[Stored data entries]
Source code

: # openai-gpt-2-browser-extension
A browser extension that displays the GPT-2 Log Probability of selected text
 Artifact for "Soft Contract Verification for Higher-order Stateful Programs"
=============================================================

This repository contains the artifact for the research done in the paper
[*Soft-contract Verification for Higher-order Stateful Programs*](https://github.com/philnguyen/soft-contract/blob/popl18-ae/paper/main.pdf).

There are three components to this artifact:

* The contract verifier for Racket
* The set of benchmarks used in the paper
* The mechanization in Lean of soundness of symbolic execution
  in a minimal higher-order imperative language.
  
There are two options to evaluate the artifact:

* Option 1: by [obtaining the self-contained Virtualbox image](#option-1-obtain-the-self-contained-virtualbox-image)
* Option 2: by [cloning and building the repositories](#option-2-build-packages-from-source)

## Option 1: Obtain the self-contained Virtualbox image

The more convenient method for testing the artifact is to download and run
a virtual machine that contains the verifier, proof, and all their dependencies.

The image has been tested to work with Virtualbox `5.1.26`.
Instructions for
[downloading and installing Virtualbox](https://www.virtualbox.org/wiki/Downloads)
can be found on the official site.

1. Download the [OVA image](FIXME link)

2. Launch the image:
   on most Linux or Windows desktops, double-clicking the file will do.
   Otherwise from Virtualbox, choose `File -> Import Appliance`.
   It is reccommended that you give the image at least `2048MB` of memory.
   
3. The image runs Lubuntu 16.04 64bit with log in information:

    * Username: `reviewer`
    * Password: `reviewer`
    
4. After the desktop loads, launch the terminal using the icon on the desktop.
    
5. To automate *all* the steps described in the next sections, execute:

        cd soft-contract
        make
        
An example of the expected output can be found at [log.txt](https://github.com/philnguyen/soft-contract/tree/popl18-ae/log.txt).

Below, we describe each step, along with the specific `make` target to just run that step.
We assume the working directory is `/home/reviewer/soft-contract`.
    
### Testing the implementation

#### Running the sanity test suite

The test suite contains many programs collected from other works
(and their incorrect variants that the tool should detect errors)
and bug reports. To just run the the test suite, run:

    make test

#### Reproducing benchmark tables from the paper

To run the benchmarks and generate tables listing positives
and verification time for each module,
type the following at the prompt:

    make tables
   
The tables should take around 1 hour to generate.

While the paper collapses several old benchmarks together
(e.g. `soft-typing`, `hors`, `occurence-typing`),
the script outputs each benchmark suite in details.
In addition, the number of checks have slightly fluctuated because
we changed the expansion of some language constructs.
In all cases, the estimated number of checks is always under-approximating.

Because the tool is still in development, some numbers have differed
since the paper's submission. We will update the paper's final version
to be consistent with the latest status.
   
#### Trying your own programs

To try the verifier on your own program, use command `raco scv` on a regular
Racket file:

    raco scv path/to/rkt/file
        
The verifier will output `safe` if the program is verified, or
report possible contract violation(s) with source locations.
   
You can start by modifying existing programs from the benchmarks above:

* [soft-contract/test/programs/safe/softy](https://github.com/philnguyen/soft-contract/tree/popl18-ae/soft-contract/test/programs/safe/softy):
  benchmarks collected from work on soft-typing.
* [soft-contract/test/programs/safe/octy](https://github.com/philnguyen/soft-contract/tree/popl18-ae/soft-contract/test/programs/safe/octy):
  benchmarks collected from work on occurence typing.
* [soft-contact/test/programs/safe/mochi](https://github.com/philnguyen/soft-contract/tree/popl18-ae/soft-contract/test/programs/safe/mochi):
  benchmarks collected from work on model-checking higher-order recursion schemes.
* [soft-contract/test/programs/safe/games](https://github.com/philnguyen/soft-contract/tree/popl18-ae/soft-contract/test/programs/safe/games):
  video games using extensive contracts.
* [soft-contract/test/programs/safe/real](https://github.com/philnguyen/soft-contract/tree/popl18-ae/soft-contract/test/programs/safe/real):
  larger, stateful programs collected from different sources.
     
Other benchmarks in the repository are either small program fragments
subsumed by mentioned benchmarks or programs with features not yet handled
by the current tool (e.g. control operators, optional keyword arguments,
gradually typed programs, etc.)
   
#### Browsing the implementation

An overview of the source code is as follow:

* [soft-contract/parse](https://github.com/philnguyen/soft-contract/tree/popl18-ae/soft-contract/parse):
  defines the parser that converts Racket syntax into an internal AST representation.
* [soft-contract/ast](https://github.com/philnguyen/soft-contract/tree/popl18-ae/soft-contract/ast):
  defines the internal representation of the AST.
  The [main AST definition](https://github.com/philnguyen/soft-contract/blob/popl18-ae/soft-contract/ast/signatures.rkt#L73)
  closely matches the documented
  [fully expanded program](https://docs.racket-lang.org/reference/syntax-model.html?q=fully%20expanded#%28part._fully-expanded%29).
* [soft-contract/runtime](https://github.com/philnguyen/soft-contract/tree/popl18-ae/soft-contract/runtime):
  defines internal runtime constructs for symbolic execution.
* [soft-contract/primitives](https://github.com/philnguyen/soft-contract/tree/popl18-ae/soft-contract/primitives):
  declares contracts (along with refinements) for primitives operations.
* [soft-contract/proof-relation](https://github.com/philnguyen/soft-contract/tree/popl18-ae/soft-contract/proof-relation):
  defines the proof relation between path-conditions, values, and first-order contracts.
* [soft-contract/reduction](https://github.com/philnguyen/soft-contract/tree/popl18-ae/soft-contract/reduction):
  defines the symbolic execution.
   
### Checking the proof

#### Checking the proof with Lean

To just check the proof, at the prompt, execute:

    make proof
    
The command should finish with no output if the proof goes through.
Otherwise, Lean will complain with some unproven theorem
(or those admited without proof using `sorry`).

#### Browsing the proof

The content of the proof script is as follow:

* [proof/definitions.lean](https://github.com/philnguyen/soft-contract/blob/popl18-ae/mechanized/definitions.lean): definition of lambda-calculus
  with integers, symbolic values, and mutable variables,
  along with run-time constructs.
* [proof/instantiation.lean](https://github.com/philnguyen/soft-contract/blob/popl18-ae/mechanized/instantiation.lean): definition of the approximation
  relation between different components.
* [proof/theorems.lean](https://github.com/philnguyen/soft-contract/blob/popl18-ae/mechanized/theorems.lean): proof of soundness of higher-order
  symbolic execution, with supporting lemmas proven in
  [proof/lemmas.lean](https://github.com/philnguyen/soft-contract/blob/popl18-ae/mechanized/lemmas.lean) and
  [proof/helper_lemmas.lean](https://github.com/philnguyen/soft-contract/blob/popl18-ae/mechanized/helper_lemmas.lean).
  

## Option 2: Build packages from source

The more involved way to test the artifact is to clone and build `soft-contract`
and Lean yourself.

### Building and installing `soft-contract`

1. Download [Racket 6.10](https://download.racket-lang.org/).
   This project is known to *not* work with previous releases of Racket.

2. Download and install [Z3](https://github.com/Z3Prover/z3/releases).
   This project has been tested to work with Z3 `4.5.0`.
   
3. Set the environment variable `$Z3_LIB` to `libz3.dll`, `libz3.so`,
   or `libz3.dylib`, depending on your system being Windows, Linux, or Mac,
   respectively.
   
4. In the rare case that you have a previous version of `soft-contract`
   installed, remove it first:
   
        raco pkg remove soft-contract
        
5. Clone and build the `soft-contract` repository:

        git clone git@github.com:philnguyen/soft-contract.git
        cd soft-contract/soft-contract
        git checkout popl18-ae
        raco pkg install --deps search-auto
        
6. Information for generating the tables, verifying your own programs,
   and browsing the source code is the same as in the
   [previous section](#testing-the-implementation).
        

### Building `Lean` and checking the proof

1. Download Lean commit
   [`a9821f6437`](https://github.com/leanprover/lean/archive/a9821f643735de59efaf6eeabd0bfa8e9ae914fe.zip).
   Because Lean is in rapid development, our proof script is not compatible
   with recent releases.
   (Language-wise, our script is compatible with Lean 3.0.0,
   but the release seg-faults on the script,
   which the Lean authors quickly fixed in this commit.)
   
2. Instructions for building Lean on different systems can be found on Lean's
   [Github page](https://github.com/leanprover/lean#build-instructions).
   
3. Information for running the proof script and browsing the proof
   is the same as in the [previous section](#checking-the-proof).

- _ACTION ITEM_: The answer must hold exactly the lines of the entries above, from the first line through the line that contains "2. Launch the", and no others.

- _RESULT OF THIS TASK_:
Source code

: # openai-gpt-2-browser-extension
A browser extension that displays the GPT-2 Log Probability of selected text
 Artifact for "Soft Contract Verification for Higher-order Stateful Programs"
=============================================================

This repository contains the artifact for the research done in the paper
[*Soft-contract Verification for Higher-order Stateful Programs*](https://github.com/philnguyen/soft-contract/blob/popl18-ae/paper/main.pdf).

There are three components to this artifact:

* The contract verifier for Racket
* The set of benchmarks used in the paper
* The mechanization in Lean of soundness of symbolic execution
  in a minimal higher-order imperative language.
  
There are two options to evaluate the artifact:

* Option 1: by [obtaining the self-contained Virtualbox image](#option-1-obtain-the-self-contained-virtualbox-image)
* Option 2: by [cloning and building the repositories](#option-2-build-packages-from-source)

## Option 1: Obtain the self-contained Virtualbox image

The more convenient method for testing the artifact is to download and run
a virtual machine that contains the verifier, proof, and all their dependencies.

The image has been tested to work with Virtualbox `5.1.26`.
Instructions for
[downloading and installing Virtualbox](https://www.virtualbox.org/wiki/Downloads)
can be found on the official site.

1. Download the [OVA image](FIXME link)

2. Launch the image:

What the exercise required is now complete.